The substrates used are Syringaldazine, ABTS (2,2'-azino-bis-(3-ethylbenzthiazoline-6-sulfonic acid) or 2, 6 Dimethoxy phenol, guaiacol. The best one is ABTS and I think 420 nm is most prefereable depending on which substrate are you using. You may also test at both wavelengths and find out which gives more adsorption. Also consider optimal pH and temperature for best activity results. 

To calculate Extiction coefficient may be the following ;available from researchgate answered questions:

Beer–Lambert law, A=abc

absorbance, A,

molar absorption coefficient, molar extinction coefficient, or molar absorptivity ,a,

pathlength, b,

the concentration, c,

i.e;

a=A/(b*c)

where b is fixed and constant.

So,a proportional to A/c

i.e, Slope of Absorbance (A) v/s Molar Concentration (c) devided by b (cell lenght) give you value a (molar absorption coefficient)
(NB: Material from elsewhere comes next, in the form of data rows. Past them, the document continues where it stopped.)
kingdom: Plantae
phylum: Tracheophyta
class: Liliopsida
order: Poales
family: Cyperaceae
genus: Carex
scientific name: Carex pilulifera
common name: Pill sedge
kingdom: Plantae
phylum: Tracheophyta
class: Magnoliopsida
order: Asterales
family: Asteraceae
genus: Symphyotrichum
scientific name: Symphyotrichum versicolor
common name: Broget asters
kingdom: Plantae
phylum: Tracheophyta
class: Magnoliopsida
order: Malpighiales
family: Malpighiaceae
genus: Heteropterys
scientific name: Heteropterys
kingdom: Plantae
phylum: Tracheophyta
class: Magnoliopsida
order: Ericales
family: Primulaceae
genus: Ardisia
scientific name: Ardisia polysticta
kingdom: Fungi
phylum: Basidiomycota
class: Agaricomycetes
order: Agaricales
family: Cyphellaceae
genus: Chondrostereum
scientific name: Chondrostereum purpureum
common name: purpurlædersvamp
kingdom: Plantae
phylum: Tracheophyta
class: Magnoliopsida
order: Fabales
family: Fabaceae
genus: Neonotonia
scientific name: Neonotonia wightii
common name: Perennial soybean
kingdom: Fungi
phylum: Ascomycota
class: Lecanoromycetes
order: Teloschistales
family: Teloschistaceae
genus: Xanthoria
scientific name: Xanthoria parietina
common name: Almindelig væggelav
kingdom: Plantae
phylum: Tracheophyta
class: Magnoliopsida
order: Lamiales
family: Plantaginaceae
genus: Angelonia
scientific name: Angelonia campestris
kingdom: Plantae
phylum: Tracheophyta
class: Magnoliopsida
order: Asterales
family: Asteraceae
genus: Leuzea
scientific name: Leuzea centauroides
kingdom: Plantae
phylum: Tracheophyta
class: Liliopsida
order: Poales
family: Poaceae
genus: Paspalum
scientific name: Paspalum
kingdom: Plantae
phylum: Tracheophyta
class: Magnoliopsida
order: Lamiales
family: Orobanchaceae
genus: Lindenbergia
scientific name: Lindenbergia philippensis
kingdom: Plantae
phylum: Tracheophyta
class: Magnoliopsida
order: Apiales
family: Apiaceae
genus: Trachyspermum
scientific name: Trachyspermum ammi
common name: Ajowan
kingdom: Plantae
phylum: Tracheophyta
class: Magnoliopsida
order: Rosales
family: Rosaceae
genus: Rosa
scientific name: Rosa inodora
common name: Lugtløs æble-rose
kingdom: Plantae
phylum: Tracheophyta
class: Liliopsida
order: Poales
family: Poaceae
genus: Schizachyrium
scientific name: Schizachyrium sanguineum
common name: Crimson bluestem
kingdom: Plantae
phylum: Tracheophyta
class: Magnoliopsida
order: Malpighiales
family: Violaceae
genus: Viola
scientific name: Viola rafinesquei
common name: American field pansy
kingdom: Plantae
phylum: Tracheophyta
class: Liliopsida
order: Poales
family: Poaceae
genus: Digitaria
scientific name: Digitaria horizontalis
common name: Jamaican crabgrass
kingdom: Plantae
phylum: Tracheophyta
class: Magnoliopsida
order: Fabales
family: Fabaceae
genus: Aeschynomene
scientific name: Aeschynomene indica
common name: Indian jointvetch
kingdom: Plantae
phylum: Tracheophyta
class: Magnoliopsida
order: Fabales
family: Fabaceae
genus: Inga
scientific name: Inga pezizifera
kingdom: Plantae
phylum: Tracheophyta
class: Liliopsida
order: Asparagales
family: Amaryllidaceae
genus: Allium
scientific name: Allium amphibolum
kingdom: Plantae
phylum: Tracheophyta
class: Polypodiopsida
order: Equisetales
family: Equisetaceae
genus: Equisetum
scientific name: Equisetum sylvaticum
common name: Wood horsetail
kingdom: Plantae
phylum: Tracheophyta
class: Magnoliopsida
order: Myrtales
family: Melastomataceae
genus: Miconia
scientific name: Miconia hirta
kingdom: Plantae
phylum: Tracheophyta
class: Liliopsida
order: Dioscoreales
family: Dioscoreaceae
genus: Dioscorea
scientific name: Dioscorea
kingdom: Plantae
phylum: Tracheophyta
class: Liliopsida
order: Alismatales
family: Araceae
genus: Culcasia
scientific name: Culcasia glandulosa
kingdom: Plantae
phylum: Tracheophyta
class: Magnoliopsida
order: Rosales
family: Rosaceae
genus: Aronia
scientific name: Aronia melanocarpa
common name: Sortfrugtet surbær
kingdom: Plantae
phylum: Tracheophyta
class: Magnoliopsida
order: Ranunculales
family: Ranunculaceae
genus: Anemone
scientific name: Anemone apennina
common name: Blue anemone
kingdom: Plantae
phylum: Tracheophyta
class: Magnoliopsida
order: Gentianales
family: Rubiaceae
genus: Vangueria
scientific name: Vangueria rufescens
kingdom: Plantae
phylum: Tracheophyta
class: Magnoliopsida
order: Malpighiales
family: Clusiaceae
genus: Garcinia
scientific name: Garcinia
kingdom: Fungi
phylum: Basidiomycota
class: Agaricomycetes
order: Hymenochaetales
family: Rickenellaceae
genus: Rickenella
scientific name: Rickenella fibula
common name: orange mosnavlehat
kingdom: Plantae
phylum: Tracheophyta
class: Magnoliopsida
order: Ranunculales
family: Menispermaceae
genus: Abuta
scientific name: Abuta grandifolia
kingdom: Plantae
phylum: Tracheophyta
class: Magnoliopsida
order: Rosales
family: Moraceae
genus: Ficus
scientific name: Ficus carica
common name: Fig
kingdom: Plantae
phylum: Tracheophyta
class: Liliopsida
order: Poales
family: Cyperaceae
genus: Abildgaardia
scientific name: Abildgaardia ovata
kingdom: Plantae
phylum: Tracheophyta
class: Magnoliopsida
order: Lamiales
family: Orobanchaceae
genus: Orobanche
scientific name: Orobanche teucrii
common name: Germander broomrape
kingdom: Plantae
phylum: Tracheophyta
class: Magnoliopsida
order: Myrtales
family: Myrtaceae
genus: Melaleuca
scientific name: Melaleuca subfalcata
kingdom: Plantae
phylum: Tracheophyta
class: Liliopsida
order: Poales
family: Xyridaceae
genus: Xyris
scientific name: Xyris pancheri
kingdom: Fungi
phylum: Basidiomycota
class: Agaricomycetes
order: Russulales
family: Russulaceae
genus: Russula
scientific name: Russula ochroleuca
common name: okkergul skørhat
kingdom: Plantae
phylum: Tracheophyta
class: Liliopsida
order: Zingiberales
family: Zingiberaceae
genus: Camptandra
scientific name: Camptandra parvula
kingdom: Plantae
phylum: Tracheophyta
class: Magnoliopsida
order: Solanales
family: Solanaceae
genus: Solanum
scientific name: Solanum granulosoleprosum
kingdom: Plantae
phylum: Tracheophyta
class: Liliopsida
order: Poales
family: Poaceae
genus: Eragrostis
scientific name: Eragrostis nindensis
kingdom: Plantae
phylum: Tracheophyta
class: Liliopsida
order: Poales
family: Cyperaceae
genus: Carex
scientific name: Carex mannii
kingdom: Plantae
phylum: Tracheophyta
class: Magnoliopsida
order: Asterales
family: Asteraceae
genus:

Good information by Kemal. At 420 nm the sensitivity is higher, since the epsilon is higher, but you can have some interference of other colored compounds at the assay. This is why some authors follow the ABTS oxidation at 436 nm. You can try what you choice in your conditions.

Hi there,

Absorbance of ABTS+ at 420nm is maximal so it presents more sensitivity and more accuracy compared to the absorbance at 436nm which actually lies in the slope of the peak absorption (see the following document: https://openi.nlm.nih.gov/detailedresult.php?img=PMC3117622_aci-1-2011-037f3&req=4). In that case, a slight shift on the wavelength scale (due to the spec) would result in a big variation in absorbance which is a further source of error. So measuring peak or valley is always better as the signal is more stable.

Thank you all for your answers. It has been really helpful.